小学生の時から誰かを好きになると周りが見えなくなるタイプで、高校で仲良くなった女の子にもそれまでと同じく、好きになり、夢中になった。
それまでと違ったのは、高校生活の途中からその子に自分の友達でもある彼氏が出来たこと。そして、それでも友達のまま3人で遊ぶこともあるので尚更忘れられない自分がいたことだ。
その女の子は、少しSっ気のあるエロい絡みをしてくるタイプで下ネタもOK。なんならボディタッチや下半身を触るまであり、当時から少し色々幼稚だったオレは、それが嬉しく、友達として遊んでいることもあり忘れようにも忘れられないのだった。
高校を卒業すると、オレは大学に進学。女の子は就職し、高校から付き合っていたオレの友達ともしばらくして別れていた。
そんな頃、色々なタイミングが重なりその女友達と二人で遊ぶようになった。
高校時代からお互いの家に行き来する事はあったので、そこは自然なのだが、その頃には、オレたち二人に友達以上恋人未満の空気と言うか、夜中までメールを送り合う、しかもそれが毎日続くと言うような関係になっていた。
今述べているメールのやりとりや、当時の事柄とが実際とは前後しているかもしれないが、とにかく、そんな頃には既にオレたちにとってのファーストキスはしてしまっていた。もちろん、それはオレにとっては正真正銘のファーストキスでもあったのだが。
ファーストキスは突然でもあり、勢いもあった。その日、少し時間がありお互いに昼間の短い時間だけ会おうと決めていた。
女友達は、その後用事があったので、近くまで送る事にした。その道中、またどういう流れだったかキスの話になり、少しのやり取りの後、オレが本気でキスしたいと口にしたのだ。
初めは間に受けてなかったその子も、次の瞬間には真顔に。
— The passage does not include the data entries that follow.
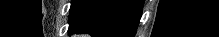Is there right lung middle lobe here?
I'll use <instances>...</instances> for the list:
<instances>
[{"instance_id": "dd1d6c3e", "label": "right lung middle lobe", "mask_w": 219, "mask_h": 37, "mask_svg": "<svg viewBox=\"0 0 219 37\" xmlns=\"http://www.w3.org/2000/svg\"><path fill=\"white\" fill-rule=\"evenodd\" d=\"M77 0H72V3L71 4H74Z\"/></svg>"}]
</instances>
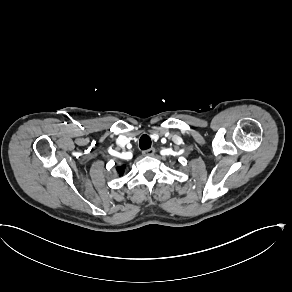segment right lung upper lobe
<instances>
[{
	"instance_id": "cb5924a9",
	"label": "right lung upper lobe",
	"mask_w": 292,
	"mask_h": 292,
	"mask_svg": "<svg viewBox=\"0 0 292 292\" xmlns=\"http://www.w3.org/2000/svg\"><path fill=\"white\" fill-rule=\"evenodd\" d=\"M124 169H125V166H119V167H117V172H118L119 176H122L123 175Z\"/></svg>"
}]
</instances>
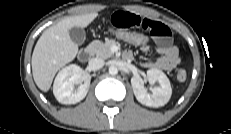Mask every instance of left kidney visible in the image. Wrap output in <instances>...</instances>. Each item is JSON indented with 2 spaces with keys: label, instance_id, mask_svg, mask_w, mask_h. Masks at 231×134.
<instances>
[{
  "label": "left kidney",
  "instance_id": "obj_1",
  "mask_svg": "<svg viewBox=\"0 0 231 134\" xmlns=\"http://www.w3.org/2000/svg\"><path fill=\"white\" fill-rule=\"evenodd\" d=\"M146 78L150 84L157 82L159 86L152 88L151 93H149L144 86V81L141 78L133 77L131 85L136 99L149 107L164 106L172 94L168 77L161 70L150 69L147 71Z\"/></svg>",
  "mask_w": 231,
  "mask_h": 134
}]
</instances>
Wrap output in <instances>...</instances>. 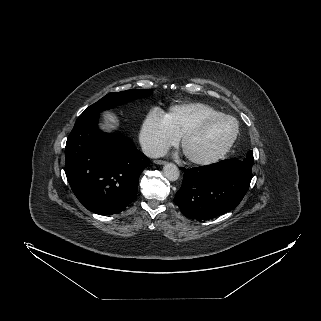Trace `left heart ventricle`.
<instances>
[{
	"mask_svg": "<svg viewBox=\"0 0 321 321\" xmlns=\"http://www.w3.org/2000/svg\"><path fill=\"white\" fill-rule=\"evenodd\" d=\"M234 132V123L221 119L206 126L196 136L190 138L184 147L187 154L205 158L214 155L228 141Z\"/></svg>",
	"mask_w": 321,
	"mask_h": 321,
	"instance_id": "1",
	"label": "left heart ventricle"
}]
</instances>
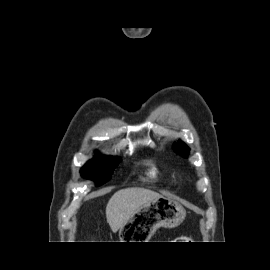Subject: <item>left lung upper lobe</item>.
I'll use <instances>...</instances> for the list:
<instances>
[{
    "label": "left lung upper lobe",
    "mask_w": 270,
    "mask_h": 270,
    "mask_svg": "<svg viewBox=\"0 0 270 270\" xmlns=\"http://www.w3.org/2000/svg\"><path fill=\"white\" fill-rule=\"evenodd\" d=\"M173 150L180 154L183 157H187L188 152H189V148L187 147V145L185 143H183L182 141H178L177 143H174L173 145Z\"/></svg>",
    "instance_id": "1"
}]
</instances>
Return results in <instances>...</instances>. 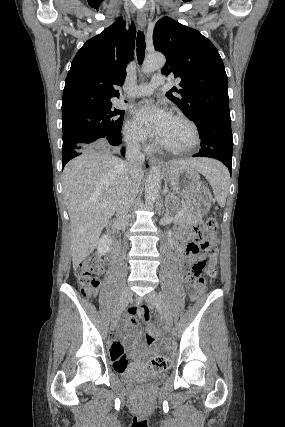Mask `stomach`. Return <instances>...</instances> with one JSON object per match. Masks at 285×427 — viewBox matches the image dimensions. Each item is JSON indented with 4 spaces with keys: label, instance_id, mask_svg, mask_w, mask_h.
<instances>
[{
    "label": "stomach",
    "instance_id": "stomach-1",
    "mask_svg": "<svg viewBox=\"0 0 285 427\" xmlns=\"http://www.w3.org/2000/svg\"><path fill=\"white\" fill-rule=\"evenodd\" d=\"M164 176L174 193L187 200L190 217L195 220L205 216L210 208L212 194L200 182L198 171L187 165L169 163L164 167Z\"/></svg>",
    "mask_w": 285,
    "mask_h": 427
}]
</instances>
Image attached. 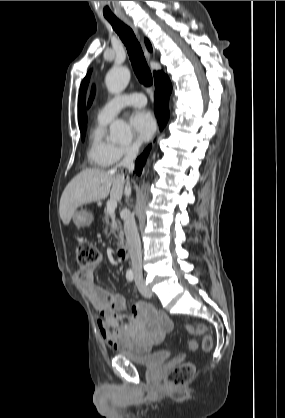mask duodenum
I'll use <instances>...</instances> for the list:
<instances>
[{
    "instance_id": "1",
    "label": "duodenum",
    "mask_w": 285,
    "mask_h": 418,
    "mask_svg": "<svg viewBox=\"0 0 285 418\" xmlns=\"http://www.w3.org/2000/svg\"><path fill=\"white\" fill-rule=\"evenodd\" d=\"M118 255L120 258L122 259H127L129 258L130 255V249L128 245H123L121 247L118 248Z\"/></svg>"
}]
</instances>
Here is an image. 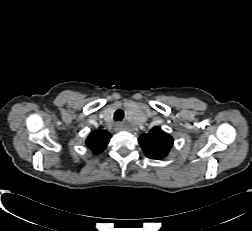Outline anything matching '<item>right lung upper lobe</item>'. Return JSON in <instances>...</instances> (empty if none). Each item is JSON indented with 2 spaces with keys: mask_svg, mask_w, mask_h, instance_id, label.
I'll return each instance as SVG.
<instances>
[{
  "mask_svg": "<svg viewBox=\"0 0 252 231\" xmlns=\"http://www.w3.org/2000/svg\"><path fill=\"white\" fill-rule=\"evenodd\" d=\"M110 138L111 134L107 131H93L88 136L86 145L94 153H100L106 148Z\"/></svg>",
  "mask_w": 252,
  "mask_h": 231,
  "instance_id": "obj_1",
  "label": "right lung upper lobe"
}]
</instances>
そして、別れる間際に少しだけ人目のない場所へ移動し、ぎこちない抱き寄せ方ではじめてのキスをしたのだ。
直前にその子は、本当に私でいいの?と聞いた。
○○がいい。オレはそう答えた。
初めてのキスはなんの味もしなかったけど、驚くほど柔らかい唇の感触と、抱き寄せた彼女の柔らかさと、それからいつまでも残り続けた驚くような感覚は今も思い出せる。
そして二、三言葉を交わした後、彼女は目的の方向に歩いて行った。気まずさは全く残らなかった。改めて思うと、姿が見えなくなるまで、彼女は一度もこちらを振り返らなかった。あの数メートルの間、何を思っていたのだろうか。
その後も連絡を取り合い、オレたちはその体を結び合う関係になった。
今回はここまでとしたい。一つ書き足しておきたいのは、その当時も彼女には付き合っている相手がいる事を知っていてそこまでの関係をオレは求めたんだ。
最後まで読んでくださりありがとうございました。